__Task requirements__
**A.** According to the article on workplace wellbeing, what position does Luke Clifton hold?
**B.** For each statement, decide whether the article on workplace wellbeing agrees with it. Answer yes or no and quote the words from the article that settle it. (i) Ray Milidoni launched WME's happiness push late last year. (ii) Peggy Kern says happier workers will take more sick days. (iii) Macquarie Telecom has rejected the wellbeing concept.
**C.** Continue the article on workplace wellbeing from the end of its last sentence.

__Study text__
Ray Milidoni, who launched WME's happiness push late last year, says: "People are smiling all day and interacting with the dogs. It just added an extra vibration to the workspace."

Milidoni says the wider drive to improve wellbeing is showing benefits for employees and the company. "We've had record-breaking months with a lot of KPIs. Staff turnover has dropped dramatically. Our retention rates are much better than they have been."

When it comes to convincing corporate Australia to embrace the wellbeing concept, it's this factor that can be the clincher: better results on the balance sheet. "Sick days down, turnover down, productivity up" is a mantra any manager can love. "Happier, more-engaged workers are going to be more productive, they're going to take fewer sick days, they're going to have fewer health costs. All in all, it's going to lead to greater profit," Peggy Kern says.

Macquarie Telecom is a convert. Group executive Luke Clifton cites bottom-line results to explain the company's wellbeing strategy, which is changing the kinds of people hired, how they are deployed, and understanding what the employee wants from the relationship.

__Collection entries__
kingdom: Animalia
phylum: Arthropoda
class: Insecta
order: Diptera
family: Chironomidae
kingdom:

==

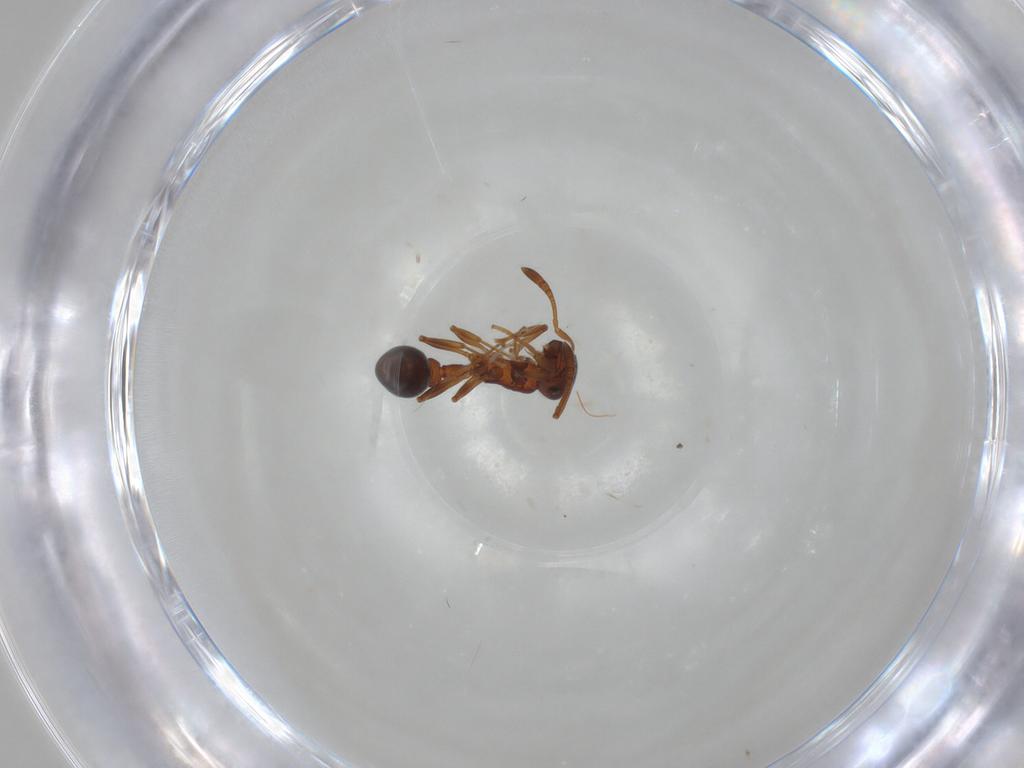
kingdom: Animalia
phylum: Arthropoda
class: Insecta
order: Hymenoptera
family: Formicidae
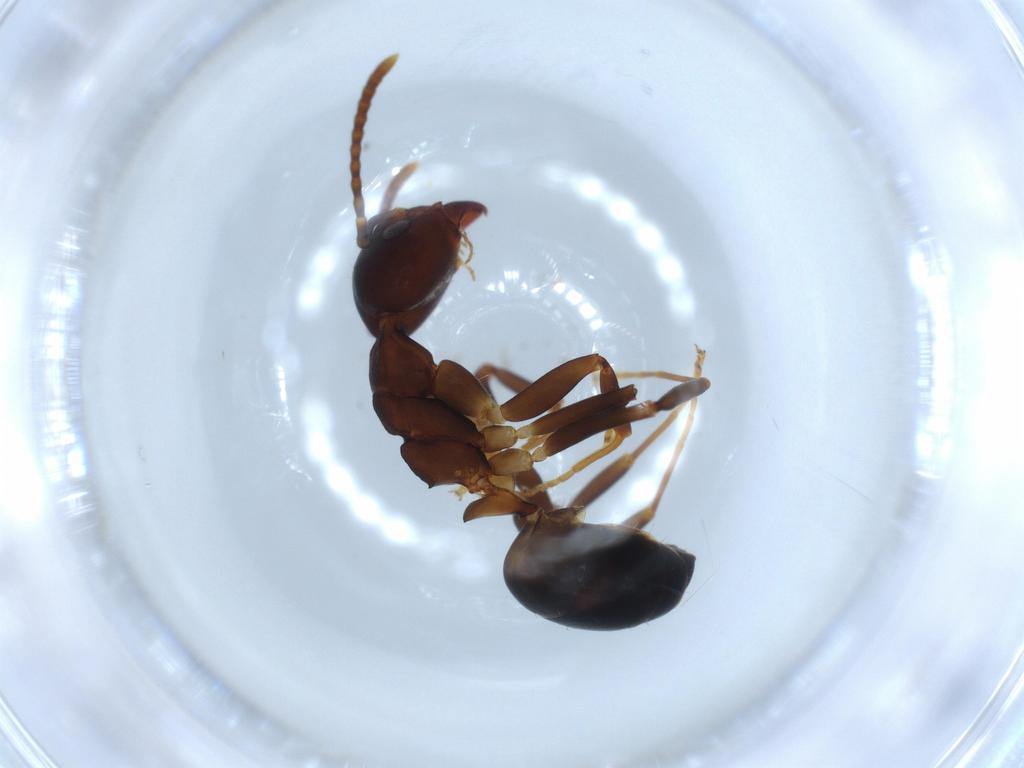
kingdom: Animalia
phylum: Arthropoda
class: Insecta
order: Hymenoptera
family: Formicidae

...

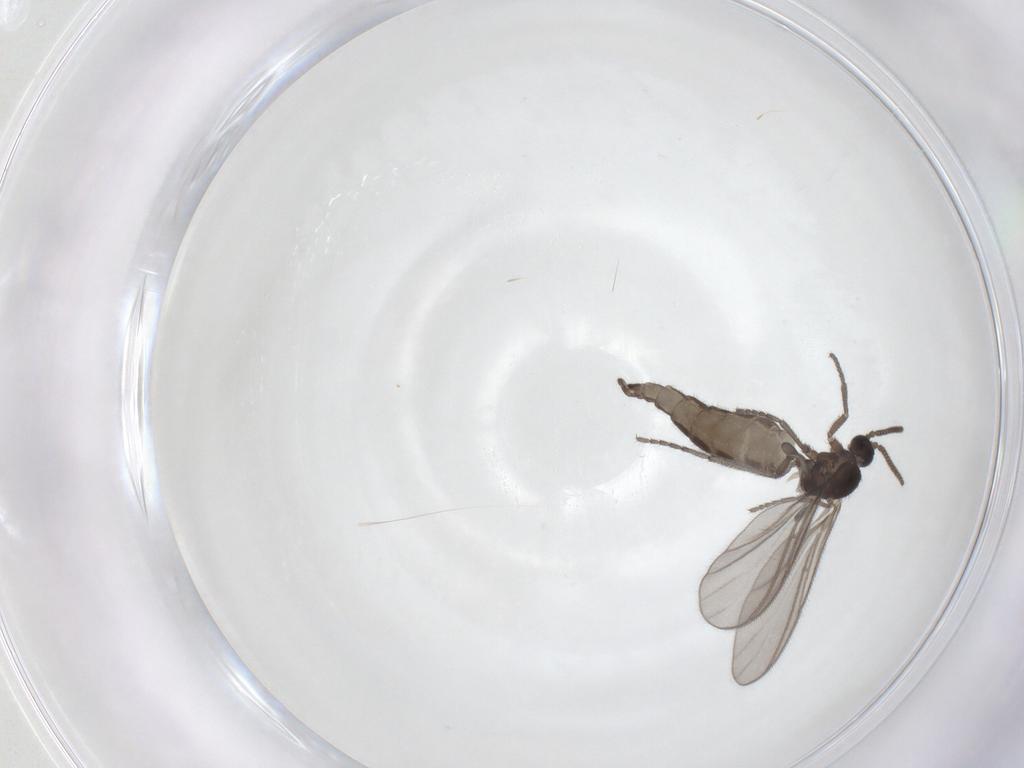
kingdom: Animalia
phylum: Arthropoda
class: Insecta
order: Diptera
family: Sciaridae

__Expected responses__
**A.** He is group executive at Macquarie Telecom.

**B.**
(i) Yes: "Ray Milidoni, who launched WME's happiness push late last year"
(ii) No: "they're going to take fewer sick days"
(iii) No: "Macquarie Telecom is a convert."

**C.**
"It's the age-old problem that we've hired people with the right skills and abilities but we haven't hired people with the right attitude and aptitude. We think our attrition rate is slightly too high and we want to do a better job on that over time and that's the reason we're moving in this direction."

At Bupa Australia, they are practising what they preached when releasing a global survey last year pointing to poor employer engagement with the health and wellbeing of staff. Bupa national medical director Dr Rob Grenfell says: "More than a third [of employees] said they found work had a negative impact on both physical and mental health. And over half are happy for their company to take a role in promoting health and wellbeing."

This means encouraging activity as an integral part of the working day – stand-up desks, stand-up meetings (good for health, good for productivity because they go faster) and the "walking meeting" – Grenfell loves holding meetings while strolling the Melbourne CBD. "They say the only problem is I walk too fast," he jokes.

At Macquarie Telecom, they have brought in "happiness" expert Henry Stewart, of London-based Happy Ltd, to train executives. Stewart, who is spending a week with the company at the end of May, says he has seen companies jump aboard the bandwagon without giving proper thought to their goals.

"One of our clients decided they'd appoint someone to make people happy," Stewart tells Fairfax Media from London. "So this person brought in hula hoops and games and wanted everyone to have lots of fun. They measured happiness before and happiness afterwards and found it had actually fallen," Stewart said.

"It's not the trivial stuff, it's the core of 'how do you do your job, do you feel good about yourself and, crucially, do you have freedom in choosing how to do that job?'. In all our research we find that is the biggest difference [for wellbeing] and also the biggest difference for productivity. There's got to be a real coherence."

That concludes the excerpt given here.